* WHAT TO PRODUCE
In the article about the lawmakers' Supreme Court brief, which organization filed the brief on behalf of the 228 federal lawmakers?

228 Federal Lawmakers Urge Supreme Court to Reverse Roe v. Wade

228 Federal Lawmakers Urge Supreme Court to Reverse Roe v. Wade
Pro-life activists demonstrate in front of the U.S. Supreme Court during the 47th annual March for Life in Washington on Jan. 24, 2020. (Olivier Douliery/AFP via Getty Images)
Matthew Vadum
7/29/2021
Updated:
7/30/2021

Americans United for Life filed a friend-of-the-court brief with the Supreme Court on behalf of 228 federal lawmakers urging the court to overturn the 1973 Roe v. Wade ruling that legalized abortion.

Abortion opponents are optimistic that the 6–3 conservative majority created on the court with the addition last year of Justice Amy Coney Barrett creates an opportunity to return the regulation of abortion to the states, as had been the case before Roe.

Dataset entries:
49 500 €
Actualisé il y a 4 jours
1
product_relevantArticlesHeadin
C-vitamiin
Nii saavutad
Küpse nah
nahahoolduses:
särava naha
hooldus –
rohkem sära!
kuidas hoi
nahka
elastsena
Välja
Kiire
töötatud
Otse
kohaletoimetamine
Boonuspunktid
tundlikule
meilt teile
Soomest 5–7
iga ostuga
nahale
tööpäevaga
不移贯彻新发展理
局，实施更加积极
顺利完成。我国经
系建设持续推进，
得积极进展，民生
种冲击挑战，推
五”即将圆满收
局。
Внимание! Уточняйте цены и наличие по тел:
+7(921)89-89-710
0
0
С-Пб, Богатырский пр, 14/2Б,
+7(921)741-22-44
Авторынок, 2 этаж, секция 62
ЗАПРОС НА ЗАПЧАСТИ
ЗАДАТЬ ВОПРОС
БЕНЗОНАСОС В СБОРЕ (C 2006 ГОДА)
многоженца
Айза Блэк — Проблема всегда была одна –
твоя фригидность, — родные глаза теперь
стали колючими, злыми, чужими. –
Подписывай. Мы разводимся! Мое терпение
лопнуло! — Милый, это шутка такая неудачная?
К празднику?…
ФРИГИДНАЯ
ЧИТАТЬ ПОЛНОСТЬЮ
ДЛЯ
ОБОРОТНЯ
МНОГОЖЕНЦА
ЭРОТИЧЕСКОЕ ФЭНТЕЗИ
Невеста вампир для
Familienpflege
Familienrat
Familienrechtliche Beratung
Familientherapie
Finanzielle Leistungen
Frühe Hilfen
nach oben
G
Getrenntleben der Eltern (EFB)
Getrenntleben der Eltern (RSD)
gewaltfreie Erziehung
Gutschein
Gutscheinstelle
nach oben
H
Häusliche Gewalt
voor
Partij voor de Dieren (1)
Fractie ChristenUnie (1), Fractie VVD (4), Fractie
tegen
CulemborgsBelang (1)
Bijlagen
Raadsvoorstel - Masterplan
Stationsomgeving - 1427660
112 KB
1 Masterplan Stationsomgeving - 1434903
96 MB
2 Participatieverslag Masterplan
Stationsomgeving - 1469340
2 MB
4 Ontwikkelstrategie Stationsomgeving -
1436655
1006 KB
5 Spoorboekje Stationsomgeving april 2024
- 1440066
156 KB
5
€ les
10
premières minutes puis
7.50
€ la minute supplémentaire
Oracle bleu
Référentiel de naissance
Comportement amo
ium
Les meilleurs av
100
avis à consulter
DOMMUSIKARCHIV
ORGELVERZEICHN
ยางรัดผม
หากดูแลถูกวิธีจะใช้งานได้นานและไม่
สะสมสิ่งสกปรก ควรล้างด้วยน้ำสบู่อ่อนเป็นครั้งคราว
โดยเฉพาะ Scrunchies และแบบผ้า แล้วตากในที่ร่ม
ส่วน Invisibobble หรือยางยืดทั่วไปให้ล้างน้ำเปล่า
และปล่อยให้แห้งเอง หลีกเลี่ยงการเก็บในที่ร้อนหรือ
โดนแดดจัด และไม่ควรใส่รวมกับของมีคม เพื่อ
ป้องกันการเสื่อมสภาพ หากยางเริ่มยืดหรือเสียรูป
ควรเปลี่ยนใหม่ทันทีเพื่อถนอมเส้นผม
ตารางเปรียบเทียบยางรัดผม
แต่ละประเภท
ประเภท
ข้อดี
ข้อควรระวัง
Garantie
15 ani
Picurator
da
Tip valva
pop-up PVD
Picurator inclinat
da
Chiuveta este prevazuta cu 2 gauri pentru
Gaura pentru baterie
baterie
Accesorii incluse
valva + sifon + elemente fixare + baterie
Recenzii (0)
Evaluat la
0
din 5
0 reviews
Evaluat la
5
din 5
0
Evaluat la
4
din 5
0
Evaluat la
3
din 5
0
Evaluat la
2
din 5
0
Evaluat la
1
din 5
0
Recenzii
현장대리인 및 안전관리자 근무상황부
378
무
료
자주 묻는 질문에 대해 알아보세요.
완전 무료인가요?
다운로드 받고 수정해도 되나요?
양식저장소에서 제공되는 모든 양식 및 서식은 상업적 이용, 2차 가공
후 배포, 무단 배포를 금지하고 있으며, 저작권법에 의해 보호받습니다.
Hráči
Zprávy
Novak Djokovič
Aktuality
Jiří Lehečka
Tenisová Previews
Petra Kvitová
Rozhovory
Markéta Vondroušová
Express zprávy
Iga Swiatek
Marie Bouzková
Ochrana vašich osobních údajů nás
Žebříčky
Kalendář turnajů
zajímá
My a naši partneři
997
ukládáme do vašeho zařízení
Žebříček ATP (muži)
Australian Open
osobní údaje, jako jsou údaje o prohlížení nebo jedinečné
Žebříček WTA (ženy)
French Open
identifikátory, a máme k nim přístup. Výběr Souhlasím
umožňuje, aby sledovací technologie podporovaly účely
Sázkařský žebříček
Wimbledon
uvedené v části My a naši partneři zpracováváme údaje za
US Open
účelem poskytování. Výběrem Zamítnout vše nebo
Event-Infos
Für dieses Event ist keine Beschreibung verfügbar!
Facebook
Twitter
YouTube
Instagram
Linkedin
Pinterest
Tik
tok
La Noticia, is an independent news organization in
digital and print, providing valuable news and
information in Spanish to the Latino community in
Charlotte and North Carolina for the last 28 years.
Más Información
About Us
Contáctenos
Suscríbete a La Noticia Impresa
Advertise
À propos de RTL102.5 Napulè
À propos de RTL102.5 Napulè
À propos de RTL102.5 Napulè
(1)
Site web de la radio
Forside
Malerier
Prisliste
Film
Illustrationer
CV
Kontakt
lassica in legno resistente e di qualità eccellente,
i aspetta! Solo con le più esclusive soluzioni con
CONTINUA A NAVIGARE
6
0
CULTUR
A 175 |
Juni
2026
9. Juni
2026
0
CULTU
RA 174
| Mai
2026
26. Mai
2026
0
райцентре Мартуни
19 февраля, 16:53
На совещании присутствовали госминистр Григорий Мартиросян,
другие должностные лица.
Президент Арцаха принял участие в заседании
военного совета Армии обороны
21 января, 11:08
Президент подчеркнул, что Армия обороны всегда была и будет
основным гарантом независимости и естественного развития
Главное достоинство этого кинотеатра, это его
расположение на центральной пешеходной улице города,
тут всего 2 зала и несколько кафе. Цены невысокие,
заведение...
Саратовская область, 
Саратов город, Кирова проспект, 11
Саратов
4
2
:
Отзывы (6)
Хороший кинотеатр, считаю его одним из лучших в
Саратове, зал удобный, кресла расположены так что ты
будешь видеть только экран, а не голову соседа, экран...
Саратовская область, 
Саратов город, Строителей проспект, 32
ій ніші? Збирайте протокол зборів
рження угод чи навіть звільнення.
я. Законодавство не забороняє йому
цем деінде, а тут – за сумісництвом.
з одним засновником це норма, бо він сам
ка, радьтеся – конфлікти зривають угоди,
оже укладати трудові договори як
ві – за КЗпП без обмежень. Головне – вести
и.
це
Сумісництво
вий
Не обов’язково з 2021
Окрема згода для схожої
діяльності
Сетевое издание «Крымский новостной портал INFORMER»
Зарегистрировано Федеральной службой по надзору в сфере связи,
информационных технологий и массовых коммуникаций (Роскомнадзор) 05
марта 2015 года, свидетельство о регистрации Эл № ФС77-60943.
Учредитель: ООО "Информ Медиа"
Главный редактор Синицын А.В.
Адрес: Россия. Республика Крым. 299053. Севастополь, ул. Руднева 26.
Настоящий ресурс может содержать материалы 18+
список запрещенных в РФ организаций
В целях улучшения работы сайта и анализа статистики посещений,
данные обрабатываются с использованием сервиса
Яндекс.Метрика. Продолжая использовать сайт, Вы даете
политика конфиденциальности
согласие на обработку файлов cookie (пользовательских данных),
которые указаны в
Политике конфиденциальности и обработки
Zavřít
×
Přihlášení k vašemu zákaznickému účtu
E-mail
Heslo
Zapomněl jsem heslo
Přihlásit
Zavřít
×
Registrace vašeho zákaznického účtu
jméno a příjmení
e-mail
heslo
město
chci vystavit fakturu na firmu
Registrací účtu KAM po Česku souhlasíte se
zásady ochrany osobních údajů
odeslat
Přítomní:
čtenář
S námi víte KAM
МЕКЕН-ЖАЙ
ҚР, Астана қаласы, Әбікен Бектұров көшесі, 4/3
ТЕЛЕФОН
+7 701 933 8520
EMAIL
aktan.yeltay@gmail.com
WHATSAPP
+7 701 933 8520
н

* RESPONSE
Americans United for Life